There are 4 best solutions below

2
On BEST ANSWER

Scikit-learn does not offer support for importing PMML files, so what you're trying to achieve cannot be done I'm afraid.

The concept of using libraries such as sklearn2pmml is really to extend the functionality that sklearn does not have when it comes to supporting the model export to a PMML format.

Typically, those who use sklearn2pmml are really looking to re-use the PMML models in other platforms (e.g. IBM's SPSS, Apache Spark ML, Weka or any other consumer as listed in the Data Mining Group's website).

If you're looking to save a model created with scikit-learn and re-use it afterwards with scikit-learn as well then you should explore its native persistence model mechanism named Pickle, which uses a binary data format.

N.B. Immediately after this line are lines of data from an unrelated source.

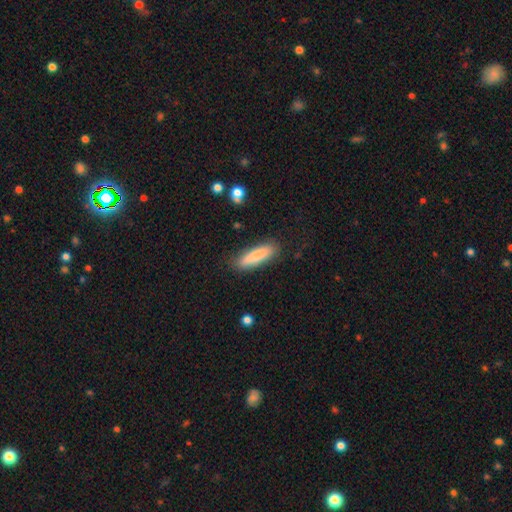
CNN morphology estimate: A smooth galaxy with no disk features (85%) that is cigar-shaped (66%). Merging: none (85%).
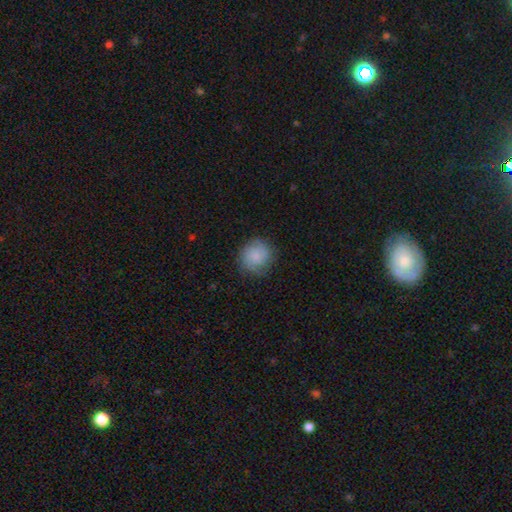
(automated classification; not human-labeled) Smooth or featured? Predicted: smooth (p=0.74). How rounded? Predicted: round (p=0.88). Merging? Predicted: none (p=0.72).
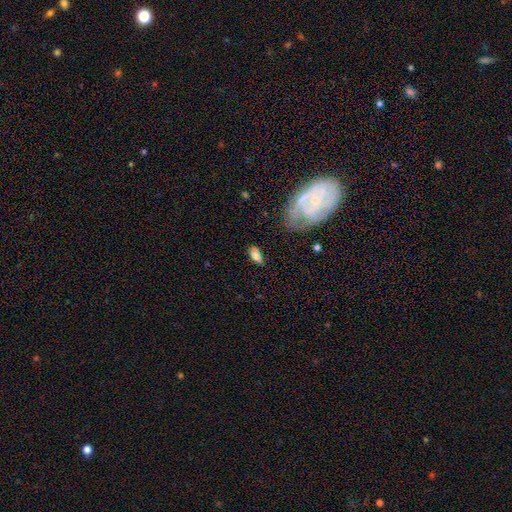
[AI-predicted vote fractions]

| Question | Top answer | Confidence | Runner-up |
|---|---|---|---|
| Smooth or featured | smooth | 73% | featured or disk (19%) |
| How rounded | in between | 88% | cigar-shaped (7%) |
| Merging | none | 76% | minor disturbance (17%) |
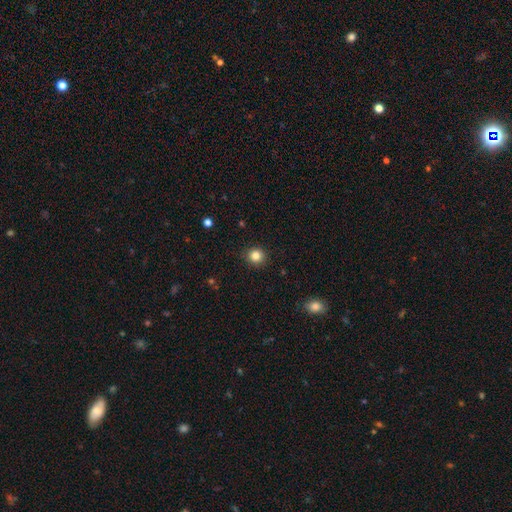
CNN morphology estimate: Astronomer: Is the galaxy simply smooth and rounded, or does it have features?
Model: smooth — 84%.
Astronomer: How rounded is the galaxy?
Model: round — 91%.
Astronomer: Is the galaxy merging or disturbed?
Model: none — 91%.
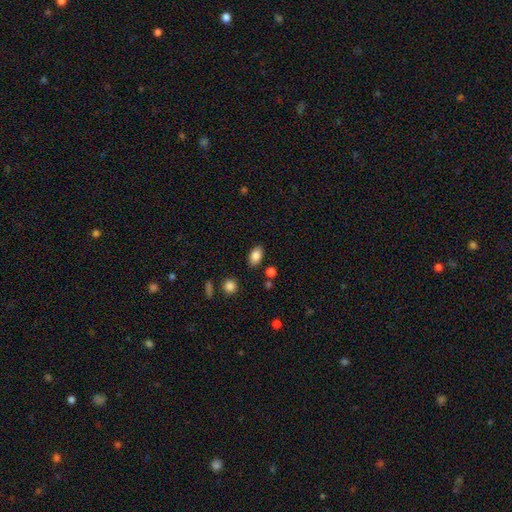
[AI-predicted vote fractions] Smooth or featured? smooth (84%)
How rounded? in between (88%)
Merging? none (83%)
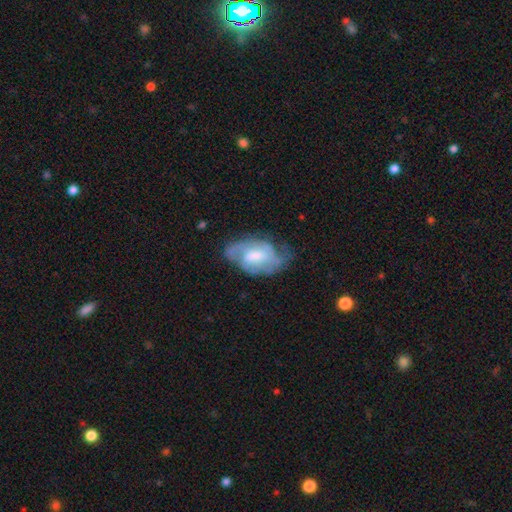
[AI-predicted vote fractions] Morphology: type=featured or disk (63%); edge-on=no (95%); bar=weak (49%); spiral arms=yes (75%); bulge=moderate (45%); merging=none (51%).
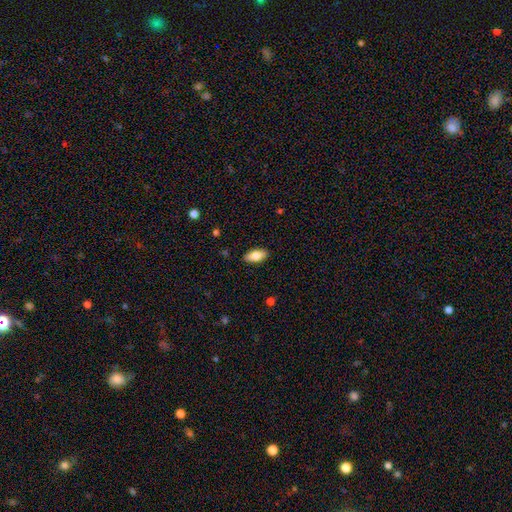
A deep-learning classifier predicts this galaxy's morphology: smooth_or_featured: smooth (p=0.79) [alt: featured or disk p=0.14]
how_rounded: in between (p=0.89) [alt: cigar-shaped p=0.09]
merging: none (p=0.89) [alt: minor disturbance p=0.08]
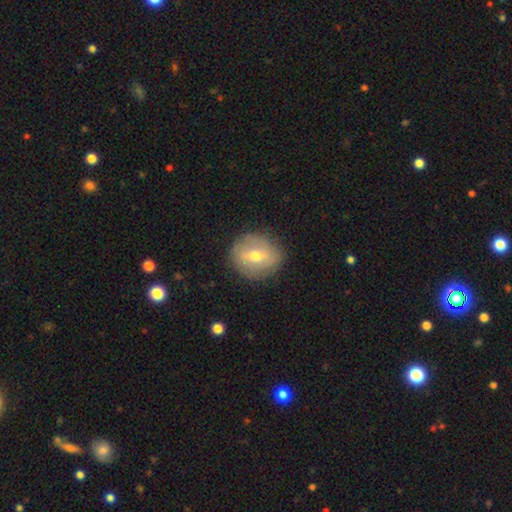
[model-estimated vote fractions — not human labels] The model was most divided on "smooth or featured": smooth: 49%, featured or disk: 42%, star or artifact: 8%. More confident: merging — none (83%).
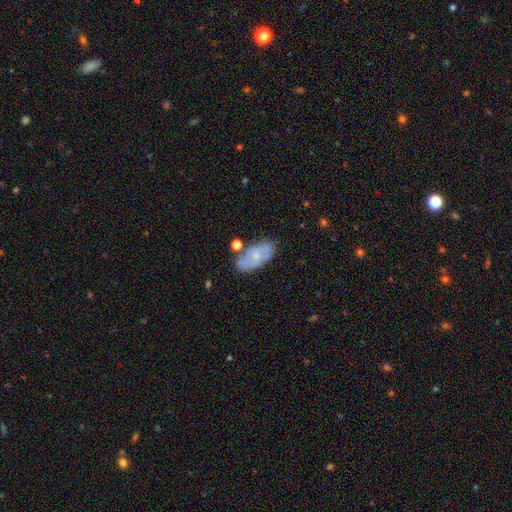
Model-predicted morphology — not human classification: featured or disk 53%, smooth 40%, star or artifact 7%. Down the decision tree: edge-on disk — no (92%); merging — none (67%).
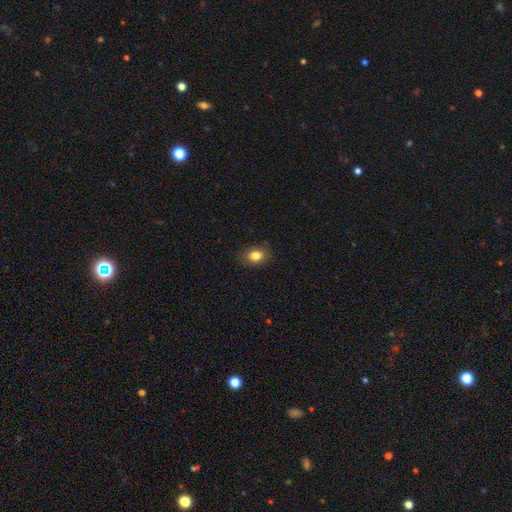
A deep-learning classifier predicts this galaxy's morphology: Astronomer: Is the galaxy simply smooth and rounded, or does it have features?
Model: smooth — 83%.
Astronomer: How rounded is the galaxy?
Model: in between — 66%.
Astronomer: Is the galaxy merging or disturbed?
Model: none — 85%.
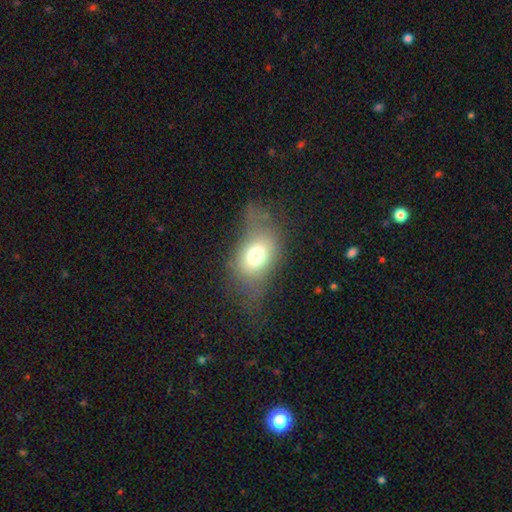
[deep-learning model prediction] This is likely a smooth galaxy (68%). How rounded: likely in between (75%). Merging: possibly none (49%).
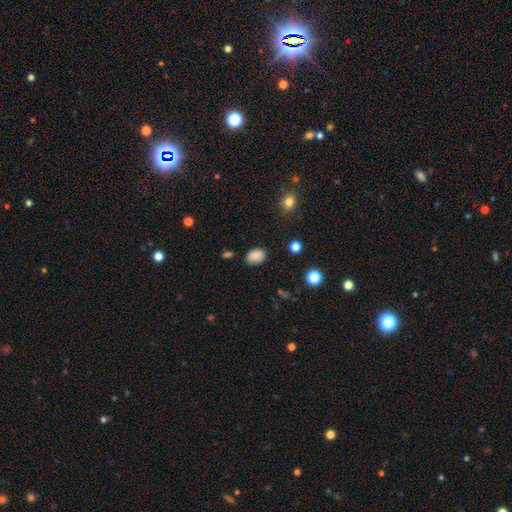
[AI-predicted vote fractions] Overall: smooth (85%). How rounded: in between (76%). Merging: none (83%).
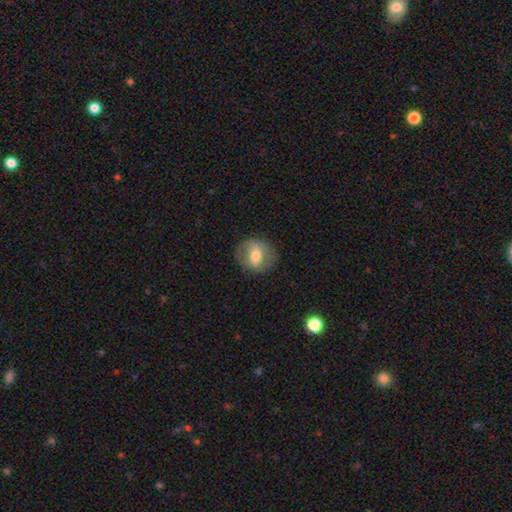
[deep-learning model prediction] Smooth or featured?
  - featured or disk: 50% *
  - smooth: 43%
  - star or artifact: 7%
Merging?
  - none: 79% *
  - minor disturbance: 14%
  - major disturbance: 6%
  - merger: 1%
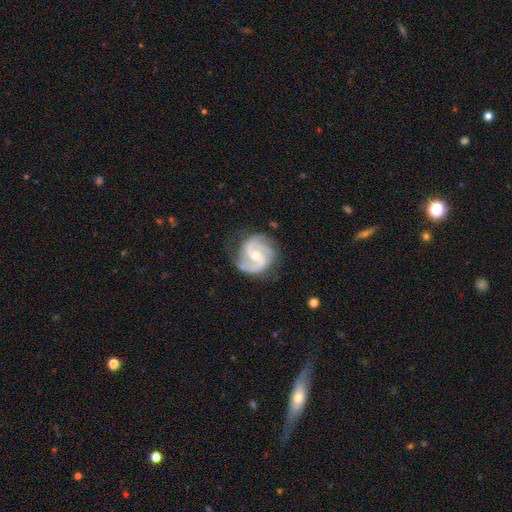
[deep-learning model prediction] Smooth or featured? Predicted: featured or disk (p=0.90). Edge-on disk? Predicted: no (p=0.98). Bar? Predicted: weak (p=0.47). Spiral arms? Predicted: yes (p=0.98). Spiral winding? Predicted: medium (p=0.55). Spiral arm count? Predicted: 2 (p=0.61). Bulge size? Predicted: moderate (p=0.51). Merging? Predicted: none (p=0.76).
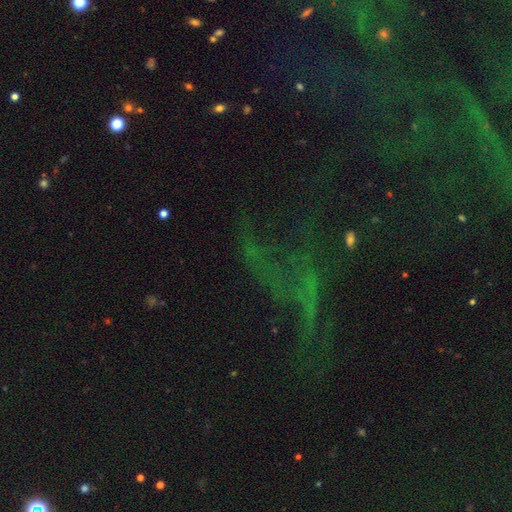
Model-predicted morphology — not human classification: star or artifact 57%, featured or disk 25%, smooth 18%.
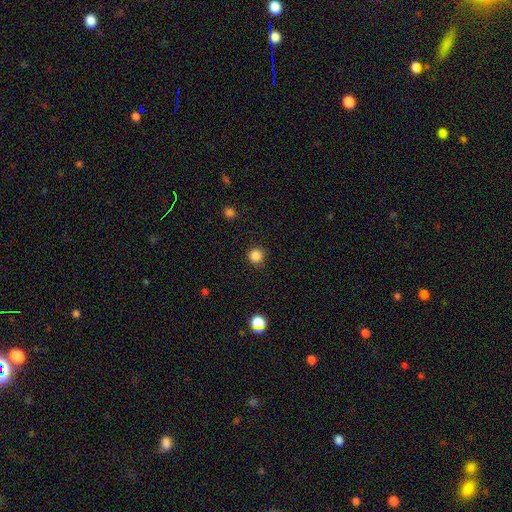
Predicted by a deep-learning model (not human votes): Smooth or featured: smooth — 85% (star or artifact — 12%)
How rounded: round — 94% (in between — 5%)
Merging: none — 90% (minor disturbance — 7%)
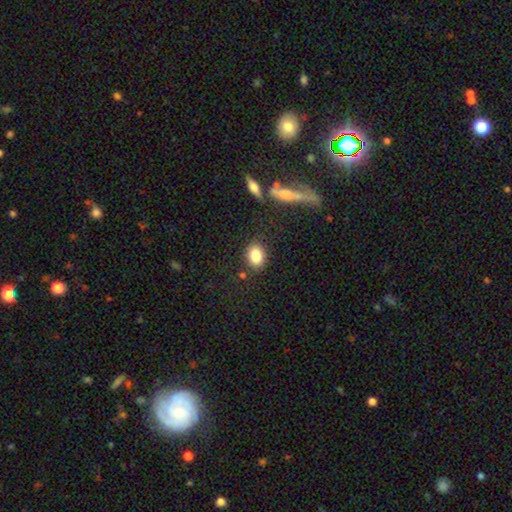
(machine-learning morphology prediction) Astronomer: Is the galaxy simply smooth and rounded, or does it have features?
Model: smooth — 85%.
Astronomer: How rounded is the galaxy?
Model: in between — 71%.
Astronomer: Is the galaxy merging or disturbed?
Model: none — 83%.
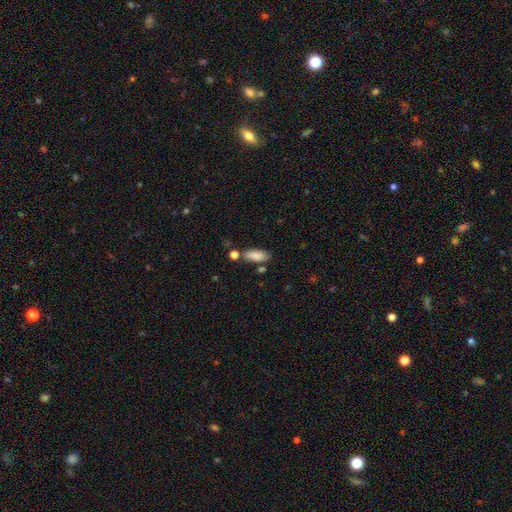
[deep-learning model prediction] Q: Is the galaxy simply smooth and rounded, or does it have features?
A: smooth — 85%.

You can read more about how to save/load models in Pickle format (together with its known issues) here.

0
On

I believe you can Import/Export a pmml file with python. After you load back your model you can predict again with out any problem. However output file formats can differ, like 1d array, or nxn panda tables etc.

from sklearn2pmml import make_pmml_pipeline, sklearn2pmml
from pypmml import Model

#Extract as pmml
yourModelPipeline = make_pmml_pipeline(yourModelObjectGoesHere)
sklearn2pmml(yourModelPipeline, "yourModel.pmml")

#Load from pmml
yourModelLoaded = Model.fromFile('yourModel.pmml')
prediction = yourModelLoaded.predict(yourPredictionDataSet)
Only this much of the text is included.